President Bush was expected to sign into law by early August a controversial bill to rescue government-sponsored enterprises Fannie Mae and Freddie Mac. The bill would allow the Treasury Department to extend unlimited credit to the mortgage firms. The Senate overwhelmingly approved the measure in a 72-13 vote on July 26.

The multifamily industry has voiced concern for weeks about the troubled agencies' lending plans. The Federal National Mortgage Association (Fannie Mae) and the Federal Home Mortgage Corp. (Freddie Mac) hold or guarantee more than $5 trillion in mortgages, mainly for single-family residences.

The agencies, with the Government National Mortgage Association (Ginnie Mae), held $157 billion in multifamily debt in their portfolios at the end of the first quarter and had issued nearly $143 billion in mortgage-backed securities, notes Jamie Woodwell, vice president of commercial/multifamily research at the Washington, D.C.-based Mortgage Bankers Association.

“Everybody knows Freddie and Fannie are too big to fail,” says Robert White, president of New York-based research firm Real Capital Analytics. The housing sector is so critical to the economy that it's logical the government would protect it, he says.

Strong grip on mortgage debt

Freddie and Fannie's role in the multifamily market is pivotal. They hold more than a third — 35% — of the nation's multifamily mortgage debt and 9% of the commercial and multifamily mortgage debt outstanding.

Chief executives of multifamily lending institutions and financial intermediary firms say Fannie Mae and Freddie Mac have bolstered the apartment sector at a time when the office and retail sectors have faltered, and when the residential market has been severely damaged by the subprime crisis and a wave of home foreclosures.

The housing bill would raise the nation's legal debt limit by $800 billion to $10.6 trillion to allow for a flow of funds to the agencies. It would also authorize a strong federal regulator to oversee Freddie and Fannie, including top executives' salaries, which in some cases exceed $1 million and have run as high as $20 million.

High price for rescue

The rescue could cost taxpayers $25 billion, analysts say, with some estimates reaching $100 billion. The measure is intended to bolster worldwide confidence in the U.S. mortgage system and to rescue up to 400,000 homeowners at risk of foreclosure.

Multifamily investors should be reassured by the sector's strong fundamentals, White says. At the end of the first quarter, the delinquency rate on Fannie Mae's multifamily mortgages was just 0.09% and on Freddie Mac multifamily mortgages, 0.04%, MBA reports.

A Freddie Mac spokeswoman says the agency will continue to support the apartment industry. “We're committed to the multifamily market,” says Patricia Boerger. “We're doing deals. Our volume in the first half of this year is larger than it was in the first half of last year.
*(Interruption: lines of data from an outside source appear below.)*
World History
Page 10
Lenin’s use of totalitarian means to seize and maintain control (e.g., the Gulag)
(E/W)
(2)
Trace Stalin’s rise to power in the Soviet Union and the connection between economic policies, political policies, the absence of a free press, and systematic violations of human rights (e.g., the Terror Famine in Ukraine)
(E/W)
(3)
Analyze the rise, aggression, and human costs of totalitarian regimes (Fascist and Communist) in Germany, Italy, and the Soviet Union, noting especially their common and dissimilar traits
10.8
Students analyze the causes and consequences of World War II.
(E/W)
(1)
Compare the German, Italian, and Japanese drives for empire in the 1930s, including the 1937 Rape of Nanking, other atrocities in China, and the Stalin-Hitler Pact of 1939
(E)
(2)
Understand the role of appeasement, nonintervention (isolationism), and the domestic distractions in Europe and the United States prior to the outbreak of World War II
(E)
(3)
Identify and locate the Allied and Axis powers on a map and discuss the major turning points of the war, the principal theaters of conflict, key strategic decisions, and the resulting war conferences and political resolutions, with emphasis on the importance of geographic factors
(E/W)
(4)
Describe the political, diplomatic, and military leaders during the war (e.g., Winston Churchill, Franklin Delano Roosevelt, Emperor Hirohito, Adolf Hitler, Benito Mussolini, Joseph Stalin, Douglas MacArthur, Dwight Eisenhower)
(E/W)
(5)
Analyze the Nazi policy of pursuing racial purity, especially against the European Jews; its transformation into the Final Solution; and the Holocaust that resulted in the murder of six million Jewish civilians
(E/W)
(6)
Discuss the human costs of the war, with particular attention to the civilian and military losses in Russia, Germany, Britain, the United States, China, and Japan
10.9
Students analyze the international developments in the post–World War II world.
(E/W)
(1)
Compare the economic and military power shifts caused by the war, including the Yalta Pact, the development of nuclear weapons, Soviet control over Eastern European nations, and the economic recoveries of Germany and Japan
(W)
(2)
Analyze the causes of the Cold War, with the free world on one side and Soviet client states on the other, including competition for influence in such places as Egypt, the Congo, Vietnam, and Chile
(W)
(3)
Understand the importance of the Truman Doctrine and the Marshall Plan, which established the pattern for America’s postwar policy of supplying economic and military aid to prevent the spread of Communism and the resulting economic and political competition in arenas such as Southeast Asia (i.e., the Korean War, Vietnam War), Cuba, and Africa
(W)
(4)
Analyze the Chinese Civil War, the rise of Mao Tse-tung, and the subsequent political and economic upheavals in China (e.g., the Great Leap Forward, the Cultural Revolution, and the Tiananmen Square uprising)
Freddie Mac plans to continue investing and growing in the multifamily mortgage market.”

Christopher Finlay, managing principal of Oakton, Va.-based Mission Residential LLC, which holds a $1 billion portfolio of properties, is encouraged. “We've received nothing but assurances from Fannie Mae and Freddie Mac of their financial health,” he says.

But some believe it's time to cut the federal ties. Cliff Mendelson, senior managing director of Bethesda, Md.-based Transwestern's structured finance group, which helped land $325 million in financing for Solaris Residences, a condo project in Vail, Colo., believes the companies should stop receiving government support.

“I don't think they should be government-sponsored enterprises anymore. I think they should be private,” he says.

That may not occur anytime soon, observes Woodwell of the MBA. “You've had government-sponsored enterprises as an important part of the multifamily market and I would expect them to continue to be.”